Small model systems were constructed in order to analyze the influence of Y₇₃₁ and C₄₃₉ on the g-values of NH₂Y₇₃₀^•. For this purpose, large parts of model 4 were removed. The simplest model contains only the 2-amino-4-methyl-phenol radical (2-AMPR) representing NH₂Y₇₃₀^• (Table 2, entry 8). Y₇₃₁ and C₄₃₉ are mimicked by the bound neighbouring tyrosine (including the peptide bond) and cysteine, respectively. This gives rise to three additional models which are labelled as followed: NH₂Y₇₃₀^• – C₄₃₉, NH₂Y₇₃₀^• – Y₇₃₁, NH₂Y₇₃₀^• – Y₇₃₁ – C₄₃₉ (Table 2, entry 5-7). Model NH₂Y₇₃₀^• – Y₇₃₁ – C₄₃₉–WAT1 (Table 2, entry 4) contains an additional water molecule (in comparison to Table 2, entry 5). The effect of the intra-molecular hydrogen bond in NH₂Y₇₃₀^• was also investigated in one small cluster model (Table 2, entry 9). In this model the intra-molecular hydrogen bond is disrupted by substituting the hydrogen atoms of the amino group with methyl groups. In order to mimic the effect of the protein on the geometry, the C_α and C_β atom coordinates (C_β and C_γ for 2-AMPR without backbone) were kept fixed during the geometry optimization.

QM methodology

The optimizations were performed with spin unrestricted RI-BP using the def2-TZVP basis set in conjunction with the def2-TZVP/J auxiliary basis set.^44-48 Single-point energy calculations were carried out with RIJCOSX²⁴-B3LYP^48-51 using the def2-TZVPP basis set in conjunction with the def2-TZVPP/J as auxiliary basis set for all atoms.
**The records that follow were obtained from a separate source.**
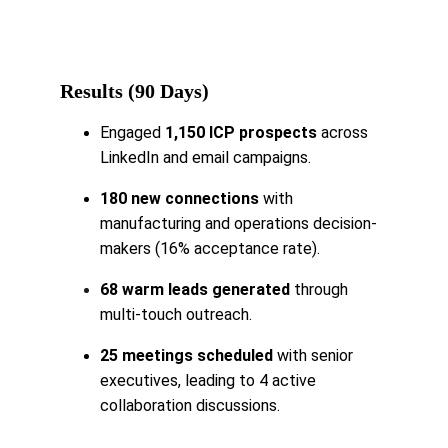
Results (90 Days)
Engaged 
1,150 ICP prospects 
across 
LinkedIn and email campaigns.
180 new connections
 with 
manufacturing and operations decision-
makers (16% acceptance rate).
68 warm leads generated
 through 
multi-touch outreach.
25 meetings scheduled
 with senior 
executives, leading to 4 active 
collaboration discussions.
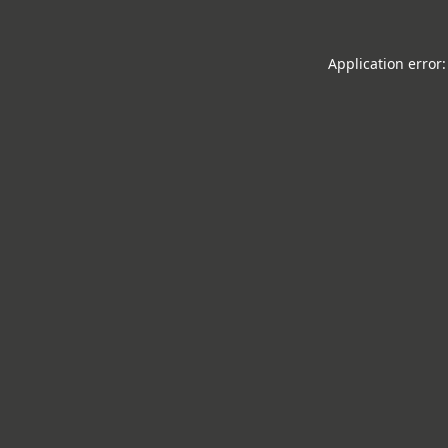
Application error:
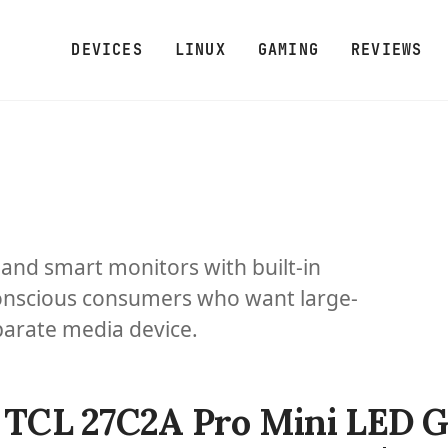
DEVICES
LINUX
GAMING
REVIEWS
and smart monitors with built-in
onscious consumers who want large-
parate media device.
TCL 27C2A Pro Mini LED 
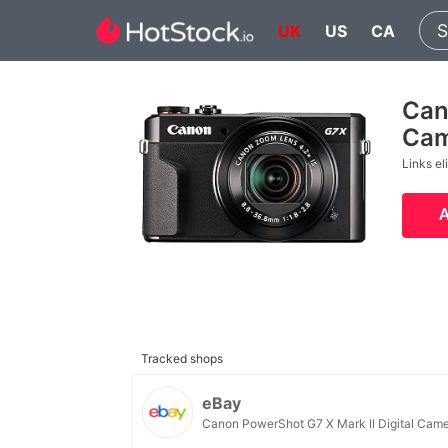
UK
US
CA
Can
Cam
Links el
Tracked shops
eBay
Canon PowerShot G7 X Mark II Digital Cam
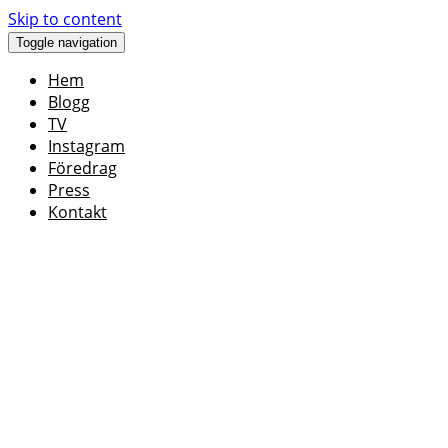
Skip to content
Toggle navigation
Hem
Blogg
TV
Instagram
Föredrag
Press
Kontakt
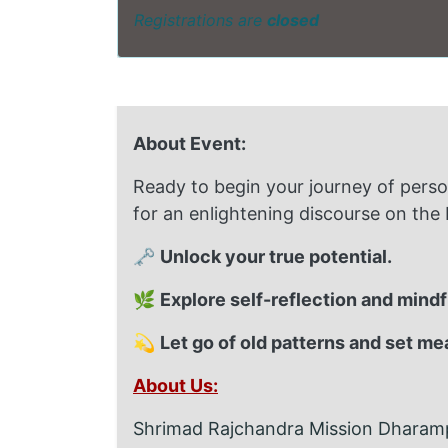
Registrations are
closed
About Event:
Ready to begin your journey of pers
for an enlightening discourse on the
🗝️
Unlock your true potential.
🌿
Explore self-reflection and mind
💫
Let go of old patterns and set me
About Us:
Shrimad Rajchandra Mission Dharampu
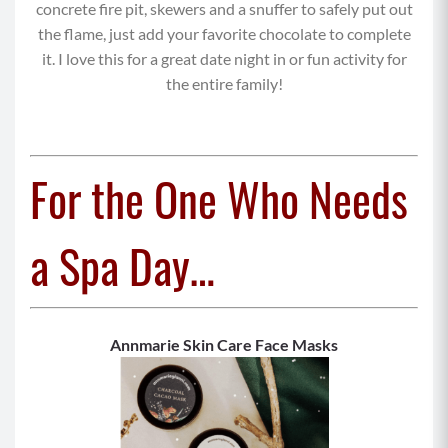
concrete fire pit, skewers and a snuffer to safely put out
the flame, just add your favorite chocolate to complete
it. I love this for a great date night in or fun activity for
the entire family!
For the One Who Needs
a Spa Day…
Annmarie Skin Care Face Masks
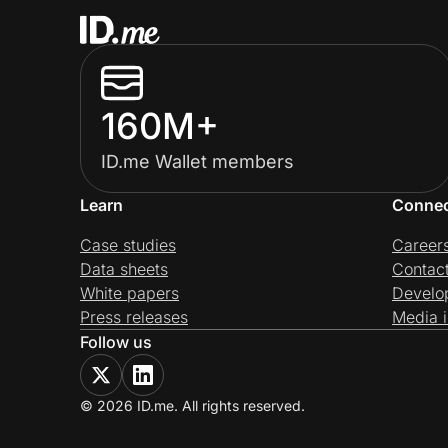
160M+
ID.me Wallet members
Learn
Conne
Case studies
Career
Data sheets
Contac
White papers
Develo
Press releases
Media i
Follow us
© 2026 ID.me. All rights reserved.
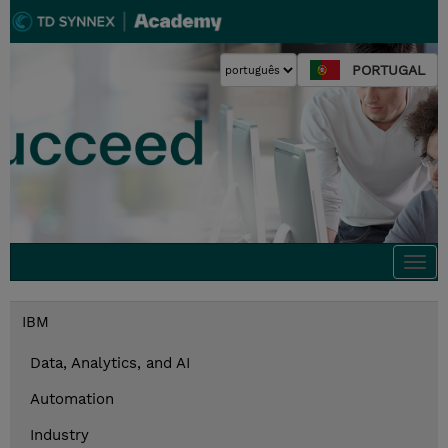
PORTUGAL
Togg
navi
IBM
Data, Analytics, and AI
Automation
Industry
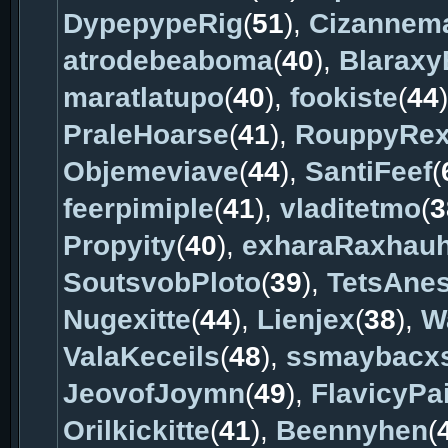
DypepypeRig
(
51
),
Cizannem
atrodebeaboma
(
40
),
Blarax
maratlatupo
(
40
),
fookiste
(
44
PraleHoarse
(
41
),
RouppyRe
Objemeviave
(
44
),
SantiFeef
(
feerpimiple
(
41
),
vladitetmo
(
3
Propyity
(
40
),
exharaRaxhau
SoutsvobPloto
(
39
),
TetsAnes
Nugexitte
(
44
),
Lienjex
(
38
),
W
ValaKeceils
(
48
),
ssmaybacx
JeovofJoymn
(
49
),
FlavicyPa
Orilkickitte
(
41
),
Beennyhen
(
The long range electrostatic effects of the protein environment were crudely modeled using a dielectric continuum approach on the basis of the conductor like screening model (COSMO⁵²) with a dielectric constant (ε) of 4.0.⁵³ The EPR calculations were carried out using RIJCOSX-B3LYP using the EPR-II basis set (IGLO-II for sulfur) in accordance with def2-TZVPP/JK as auxiliary basis set for all atoms^54-56. Grimme's 2006 semiempirical dispersion correction (keyword VDW06 in ORCA) was included to account for dispersion effects⁵⁷. Numerical frequency calculations were carried out at the same level of theory as for the optimization. From these frequency calculations the zero point energies (ZPE) for the relative energies were derived.